Pichia pastoris is used as a common host for production of recombinant proteins. Gene expression is mostly controlled by the AOX promoter through methanol addition. The aim of this study was to investigate whether the generally applied methanol addition protocol is optimum and whether the expression in shake flasks can be improved by applying a different feeding scheme.

Therefore we applied the recently described wireless on-line monitoring wireless system (SENBIT® which allows the application of standard sensors such as pH and pO2 in shake flasks [1]. Moreover, a sensitive sandwich hybridization technology was used for the quantitative analysis of the expression level for process relevant marker genes which to provide data about the physiological state of the cultures and hereby a better understanding of the microbial responses.

Results

The impact of the feeding protocol was studied in shake flask cultures of Pichia pastoris for recombinant collagen production with methanol as inducer and carbon source. On-line measurement of pO2 revealed that the standard methanol feeding protocol is not favourable. The culture is starved for long times for methanol and also oxygen may be depleted shortly after a methanol pulse. A fed-batch like feeding procedure was developed by applying a computer controlled micropump system for semi-continuous addition of methanol. As a result the amount of collagen was improved. Furthermore, also the expression of collagen prolyl 4-hydroxylase, a collagen modifying enzyme was strongly increased which resulted in collagen of higher stability. The improvement of the culture conditions with the new feeding protocol were verified by semi-quantitative analysis of different cellular mRNAs.

**Exercise:**
Reproduce the text on Pichia pastoris methanol feeding in full, without changing a word.

**Provided material:**
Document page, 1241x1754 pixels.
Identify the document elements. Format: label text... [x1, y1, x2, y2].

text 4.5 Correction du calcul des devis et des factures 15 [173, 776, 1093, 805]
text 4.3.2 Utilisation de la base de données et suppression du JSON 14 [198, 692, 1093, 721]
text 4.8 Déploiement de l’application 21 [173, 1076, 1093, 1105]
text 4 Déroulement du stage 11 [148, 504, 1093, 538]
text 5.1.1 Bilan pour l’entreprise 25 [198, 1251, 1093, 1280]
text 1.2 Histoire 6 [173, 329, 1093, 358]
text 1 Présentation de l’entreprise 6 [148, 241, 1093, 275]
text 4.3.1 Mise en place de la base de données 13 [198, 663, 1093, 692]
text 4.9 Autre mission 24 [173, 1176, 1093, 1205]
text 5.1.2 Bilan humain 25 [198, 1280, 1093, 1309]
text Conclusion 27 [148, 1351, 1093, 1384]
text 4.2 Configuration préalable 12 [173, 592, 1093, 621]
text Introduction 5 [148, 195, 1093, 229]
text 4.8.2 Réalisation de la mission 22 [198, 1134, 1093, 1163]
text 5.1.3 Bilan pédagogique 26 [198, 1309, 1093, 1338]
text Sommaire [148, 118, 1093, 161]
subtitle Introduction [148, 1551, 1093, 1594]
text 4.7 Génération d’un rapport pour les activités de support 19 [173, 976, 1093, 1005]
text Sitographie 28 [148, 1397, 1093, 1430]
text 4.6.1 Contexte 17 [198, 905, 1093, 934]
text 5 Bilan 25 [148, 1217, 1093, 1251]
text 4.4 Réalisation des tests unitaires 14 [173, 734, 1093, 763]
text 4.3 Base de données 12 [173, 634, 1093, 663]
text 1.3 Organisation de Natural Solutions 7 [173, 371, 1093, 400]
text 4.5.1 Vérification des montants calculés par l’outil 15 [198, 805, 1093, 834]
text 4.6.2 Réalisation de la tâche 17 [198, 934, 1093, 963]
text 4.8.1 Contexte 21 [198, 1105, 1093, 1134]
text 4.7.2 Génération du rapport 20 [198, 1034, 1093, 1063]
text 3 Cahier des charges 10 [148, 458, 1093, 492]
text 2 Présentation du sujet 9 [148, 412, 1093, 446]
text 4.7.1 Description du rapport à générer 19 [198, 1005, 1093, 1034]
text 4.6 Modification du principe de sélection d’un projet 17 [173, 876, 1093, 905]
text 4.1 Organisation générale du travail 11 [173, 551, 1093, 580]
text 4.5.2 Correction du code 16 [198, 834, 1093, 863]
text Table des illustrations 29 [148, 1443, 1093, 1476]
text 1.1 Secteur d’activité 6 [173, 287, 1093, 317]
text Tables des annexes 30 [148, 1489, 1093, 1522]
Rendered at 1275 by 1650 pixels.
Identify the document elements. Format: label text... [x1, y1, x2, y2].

**Result:**
Pichia pastoris is used as a common host for production of recombinant proteins. Gene expression is mostly controlled by the AOX promoter through methanol addition. The aim of this study was to investigate whether the generally applied methanol addition protocol is optimum and whether the expression in shake flasks can be improved by applying a different feeding scheme.

Therefore we applied the recently described wireless on-line monitoring wireless system (SENBIT® which allows the application of standard sensors such as pH and pO2 in shake flasks [1]. Moreover, a sensitive sandwich hybridization technology was used for the quantitative analysis of the expression level for process relevant marker genes which to provide data about the physiological state of the cultures and hereby a better understanding of the microbial responses.

Results

The impact of the feeding protocol was studied in shake flask cultures of Pichia pastoris for recombinant collagen production with methanol as inducer and carbon source. On-line measurement of pO2 revealed that the standard methanol feeding protocol is not favourable. The culture is starved for long times for methanol and also oxygen may be depleted shortly after a methanol pulse. A fed-batch like feeding procedure was developed by applying a computer controlled micropump system for semi-continuous addition of methanol. As a result the amount of collagen was improved. Furthermore, also the expression of collagen prolyl 4-hydroxylase, a collagen modifying enzyme was strongly increased which resulted in collagen of higher stability. The improvement of the culture conditions with the new feeding protocol were verified by semi-quantitative analysis of different cellular mRNAs.